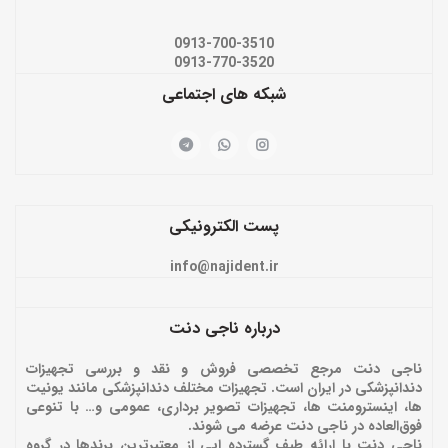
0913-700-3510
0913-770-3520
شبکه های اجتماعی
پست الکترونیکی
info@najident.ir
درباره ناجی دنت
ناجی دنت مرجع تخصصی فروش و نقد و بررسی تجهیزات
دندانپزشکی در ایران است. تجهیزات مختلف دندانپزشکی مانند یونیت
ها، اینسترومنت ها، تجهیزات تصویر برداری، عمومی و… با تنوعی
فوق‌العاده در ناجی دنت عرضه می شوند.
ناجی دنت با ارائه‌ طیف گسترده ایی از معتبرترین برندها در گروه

■ ■ ■

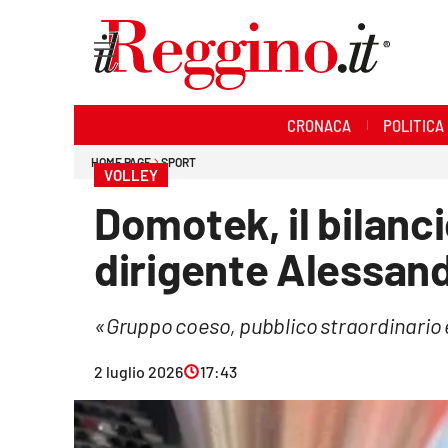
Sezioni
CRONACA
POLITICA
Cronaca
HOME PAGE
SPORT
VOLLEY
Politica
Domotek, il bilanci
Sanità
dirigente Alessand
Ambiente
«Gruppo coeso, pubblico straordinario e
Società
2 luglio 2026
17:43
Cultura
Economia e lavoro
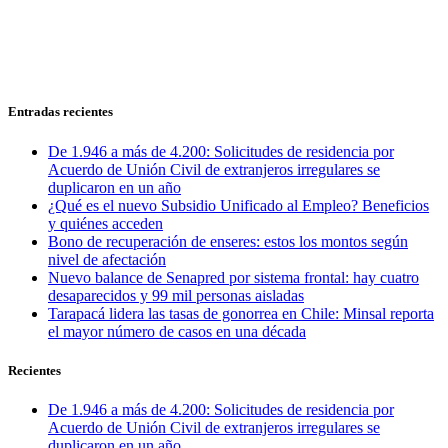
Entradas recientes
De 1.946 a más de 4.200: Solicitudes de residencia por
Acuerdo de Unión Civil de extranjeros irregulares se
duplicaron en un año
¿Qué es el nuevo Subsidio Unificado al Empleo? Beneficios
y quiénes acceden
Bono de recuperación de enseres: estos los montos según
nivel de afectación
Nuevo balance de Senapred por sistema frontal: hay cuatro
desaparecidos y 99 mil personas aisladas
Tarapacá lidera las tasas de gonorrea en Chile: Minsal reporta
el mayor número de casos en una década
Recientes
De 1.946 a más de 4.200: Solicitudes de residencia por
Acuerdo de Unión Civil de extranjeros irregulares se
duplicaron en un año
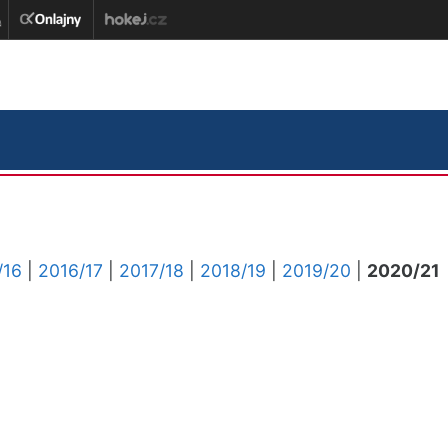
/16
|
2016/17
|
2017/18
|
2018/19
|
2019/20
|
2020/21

■ ■ ■

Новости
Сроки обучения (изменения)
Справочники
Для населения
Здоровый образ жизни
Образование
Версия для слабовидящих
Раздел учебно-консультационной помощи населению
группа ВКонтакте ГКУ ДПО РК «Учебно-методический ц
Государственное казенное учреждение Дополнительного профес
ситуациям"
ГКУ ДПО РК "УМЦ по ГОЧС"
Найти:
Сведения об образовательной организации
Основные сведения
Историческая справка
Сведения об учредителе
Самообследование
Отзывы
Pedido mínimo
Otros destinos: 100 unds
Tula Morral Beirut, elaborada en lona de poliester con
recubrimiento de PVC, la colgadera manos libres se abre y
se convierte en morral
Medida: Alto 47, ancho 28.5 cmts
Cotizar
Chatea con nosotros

■ ■ ■

● What the task requires: Search the data for "ناجی". Copy every line that has it.

● Output for this exercise:
درباره ناجی دنت
ناجی دنت مرجع تخصصی فروش و نقد و بررسی تجهیزات
فوق‌العاده در ناجی دنت عرضه می شوند.
ناجی دنت با ارائه‌ طیف گسترده ایی از معتبرترین برندها در گروه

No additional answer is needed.